Gyeongju: Night Tour

Gyeongju gives off a different feel when the sun sets, where the landmarks are illuminated with lights that adds mystery to the city.

I took up a night tour which sets off at 6:30pm in the evening. The entire trip was done in Korean, but I was lucky to have someone who knows chinese well enough to translate what the guide told everyone.


Our first stop was Anapji Pond. The sky was still pretty bright when we reached Anapji Pond but after looking around for awhile, they turned on the lights, and you see humans around the pond’s perimeter hogging the sides and railings to get the best pictures and selfies.

Anapji Pond (or now called Wolji) was built during King Minmu, and it was built to signify the unification of the Three Kingdoms (Shilla, Baekje, and Goguryeo). The pond was built in such a way you cannot see the entire pond in one view and it looks like you are looking at an ocean. The amount of people standing was so crazy I had difficulty getting a picture with the pond, I could only get a picture of the pond and the pavilions.

gyeongju gyeongju-2

We then took a short ride to Cheomseongdae, which was built during Queen Seondeok reign and serves as an astronomical observatory, as well as the tomb which we didn’t managed to get near.

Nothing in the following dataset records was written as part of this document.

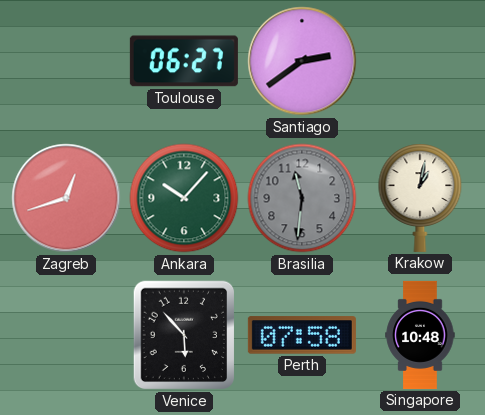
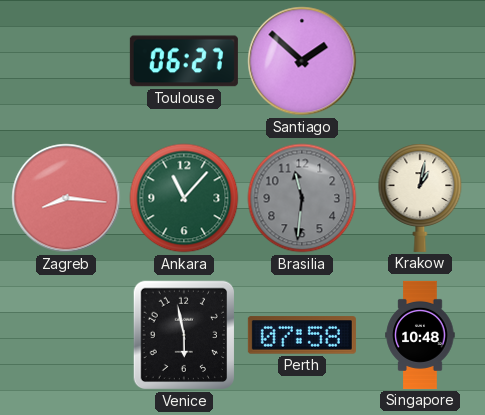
Santiago: 2:39 -> 1:52
Zagreb: 12:42 -> 8:16
Ankara: 10:07 -> 11:07
Venice: 5:53 -> 5:58
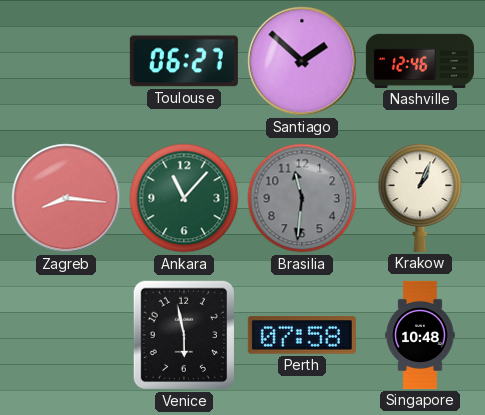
Nashville: none -> 12:46
Krakow: 1:02 -> 1:04
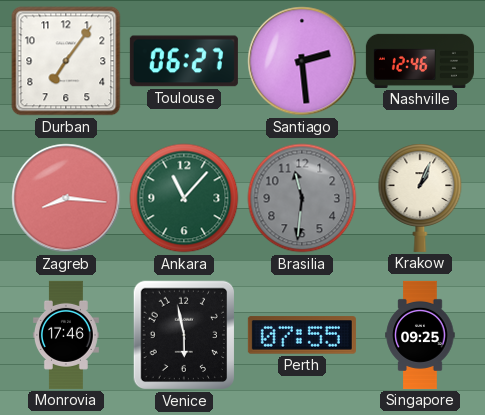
Durban: none -> 7:06
Santiago: 1:52 -> 2:29
Monrovia: none -> 17:46
Perth: 07:58 -> 07:55
Singapore: 10:48 -> 09:25
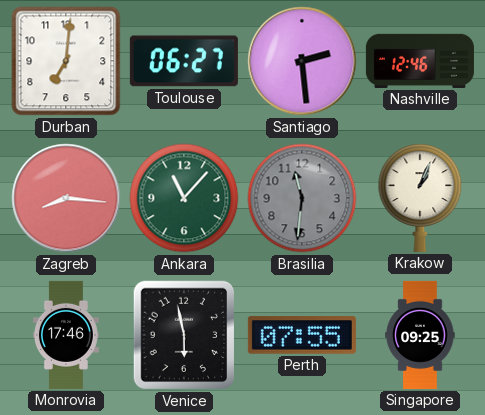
Durban: 7:06 -> 7:01
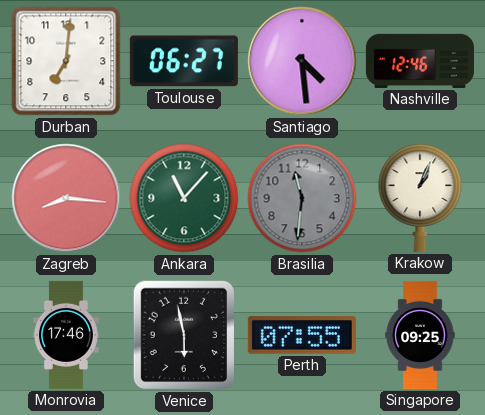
Santiago: 2:29 -> 4:29
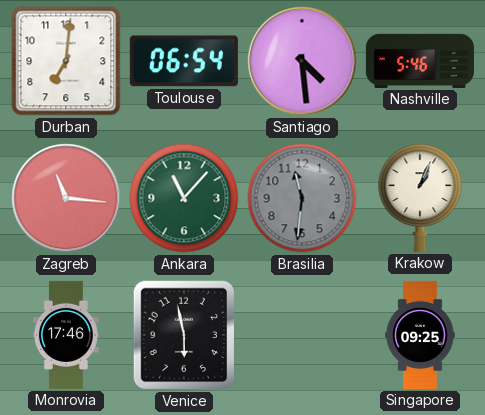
Toulouse: 06:27 -> 06:54
Nashville: 12:46 -> 5:46
Zagreb: 8:16 -> 11:16
Perth: 07:55 -> none
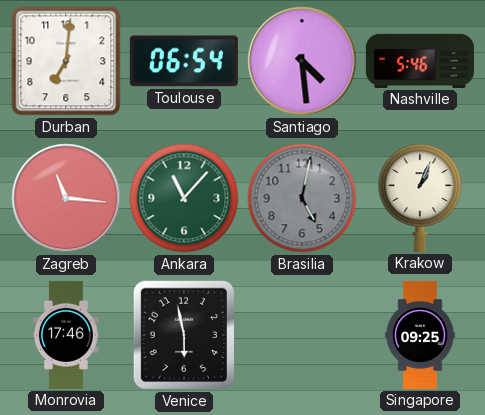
Brasilia: 11:31 -> 5:02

We were explained (which I could understand a little from his actions) about how the bricks were placed to form the observatory, like slightly cupping both hands, palm facing palm, fingers interlocking with each other. The tower is built out of 362 pieces of cut granite which represent the 362 days of the lunar year. It has 27 layers of stones which some associate it with the fact that Queen Seondeok was considered to be the 27th ruler of Shilla. 12 of the layers are below the window level and 12 are above. These sets of 12 may symbolise the months of the year. (Sources from wiki)

Located behind Cheomseongdae was Gyerim forest. We walked through the forest and eventually came to Gyochon Hanok Village. Around that area, Gyeongju Hyanggyo Confucian School and Choi’s old house can be seen too. Just a brief, Choi was a richman in Gyeongju and his family dates back to 300 years ago. & the reason why he and his family was able to last so long in the society was because they believe in making money and giving it back to the society by providing education for the citizens, as well as helping the poor.

gyeongju-5 Woljeonggyo Bridge

The entire took about 3 hours to complete. Since the tour is made for Koreans, non-korean speaking tourist could ride to one of the landmarks and walk to the rest as they are all within walking distance, and by that I mean across the road.

To get there: Bus 10, or 70. (PS: I’m pretty sure bus 10 will pass by Anapji Pond though the web doesn’t mention it.)